By: Carolyn Commers, Consultant
Many FQHCs and Look-Alikes participate as Covered Entities in the 340B program through contracted pharmacy arrangements. This involves retail pharmacy contracts and typically a Third-Party Administrator (TPA) to facilitate the process. However, this is not a plug & play, set it and forget it kind of arrangement. A healthy program should have dedicated resources to actively manage the components of program performance, compliance, and the accounting process. But we often see this scenario under-managed in several ways. Compliance is a large arena with many elements, but it doesn’t have to be a daunting mountain to climb. We’ll save that for a later discussion and focus on the accounting process first.
Contract pharmacy activity can be recorded as one GL line, simply revenue, and/or net of all the fees Which is often based off the remit voucher when payment is received. However, merely recording the voucher payment as revenue doesn’t complete the process. Not only is that process quasi cash-based accounting, but it skips over recording fees as expenses and other important details. By doing so, a health center can miss useful pieces of information that can be used to analyze the program. This is a key factor is understanding how revenue is generated, and what fees are a part of the process.
So, what does a TPA actually do and why do we need it? The essential function of a TPA is to identify and verify what scripts are considered eligible, to be attributed to your 340B program.
To achieve this, the TPA accesses the "feed" of claims processing through the "switch" (aka claim billing clearing house) for each retail pharmacy in the contract. The TPA’s software uses patient visits to record data, the lists of prescribers, eligible locations, and other parameters to perform a criteria-matching function. This is how the program’s claims are separated out from all the other retail pharmacy customers’ activity. The TPA also helps with inventory management. Most contract pharmacy arrangements function under an inventory replenishment model, using a virtual inventory system. By means of eligible/ineligible script attribution, the system tracks accumulated uses of 340B inventory to facilitate replenishment ordering. In practical terms, the pharmacy store fills & sells the script using their own inventory (non-discounted). If the prescription filled is less than a full bottle from stock, the usage is “accumulated” until a new full bottle is needed. Then the CE (Covered Entity, aka the clinic) will pay the pharmacy store back by re-ordering inventory, at 340B discount price, to replenish the pharmacy’s stock. The pharmacy and TPA manage those purchase orders too, which are made on a wholesale account in the clinic’s name, and the bill is sent to the clinic When inventory is restocked, the store in turn will pay the clinic for the sales (less fees). In short, the clinic has to pay them back for the inventory we used before they pass along the proceeds.

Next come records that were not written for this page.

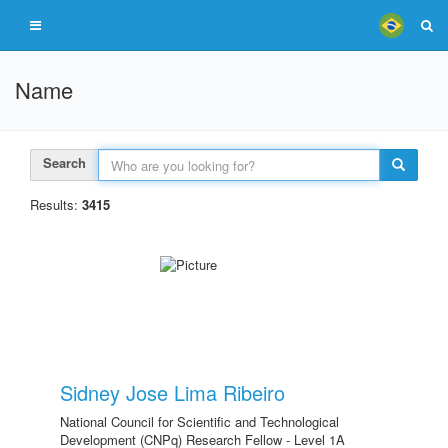
Name
Search
Results:
3415
Sidney Jose Lima Ribeiro
National Council for Scientific and Technological
Development (CNPq) Research Fellow - Level 1A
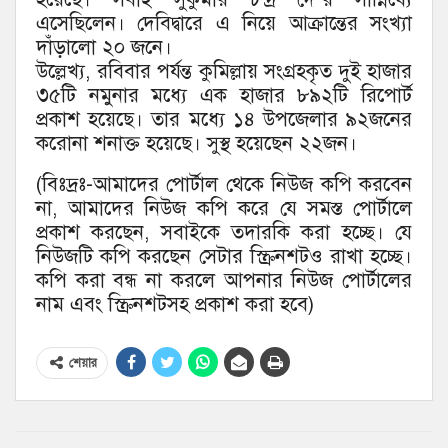
এসেছিলেন। দেবিদ্বারে এ নিয়ে আক্রান্তের সংখ্যা
দাঁড়ালো ২০ জনে।
উল্লেখ্য, রবিবার পর্যন্ত কুমিল্লায় সংগ্রহকৃত দুই হাজার
৩৫টি নমুনার মধ্যে এক হাজার ৮৯২টি রিপোর্ট
প্রকাশ হয়েছে। তার মধ্যে ১৪ উপজেলার ৯২জনের
করোনা শনাক্ত হয়েছে। সুস্থ হয়েছেন ২২জন।
(বিঃদ্রঃ-আমাদের পোর্টাল থেকে নিউজ কপি করবেন
না, আমাদের নিউজ কপি করে যে সমস্ত পোর্টালে
প্রকাশ করছেন, সবাইকে তদারকি করা হচ্ছে। যে
নিউজটি কপি করছেন সেটার স্ক্রিনশটও রাখা হচ্ছে।
কপি করা বন্ধ না করলে আপনার নিউজ পোর্টালের
নাম এবং স্ক্রিনশটসহ প্রকাশ করা হবে)
শেয়ার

To follow best practices for monthly accounting, the reports from the TPA are required. Most produce a financial statement which should include a summary of script volume, sales, admin fees, dispensing fees, estimated 340B drug cost, and a few other elements. It is recommended to record gross sales as revenue and recording the fees separately as expense. The pharmacy drug supplies should be recorded as a separate expense line, via accounts payable since the wholesale accounts will be set up to invoice the clinic directly.
Revenue or “sales” on the TPA statement may be summarized or are sometimes split by insurance plan and patient co-pay. There may also be occasional adjustments called “True-ups” for inventory reversals, or “Carve-out/switch fees” which are pass-thru fees for data access. These should be treated as adjustments, discounting the revenue.
Expense items typically include Admin Fees and Dispensing Fees. TPA has proved itself incredibly useful for attributing scripts to your program and manage the virtual inventory which is exactly what the admin free is meant to be used for. A dispensing fee is charged by the pharmacy store. The retail pharmacy fills the script to sell, collects the patient co-pay, bills the insurance claim, and receives the insurance payment all on behalf of the CE, but does not keep the proceeds. Since the sales revenue on all the scripts for your program merely bypasses the pharmacy, the dispensing fee is the only way they get paid. Fee structures vary by pharmacy chain, ranging somewhere around $15- $90 per script. Otherwise, there is no incentive for the pharmacy to contract with a 340B CE.
Tracking these revenue and expense lines separately can open a world of opportunity for monitoring the program with metrics. It’s a great idea to pay attention to the script volume count and how that correlates with revenue and fees. Depending on generic or brand name drug, the average sale and cost per script can vary widely. Monthly trending of script count, revenue, fees by type, and inventory cost ratios can help you easily identify problem areas and potential opportunities to grow and optimize your program performance.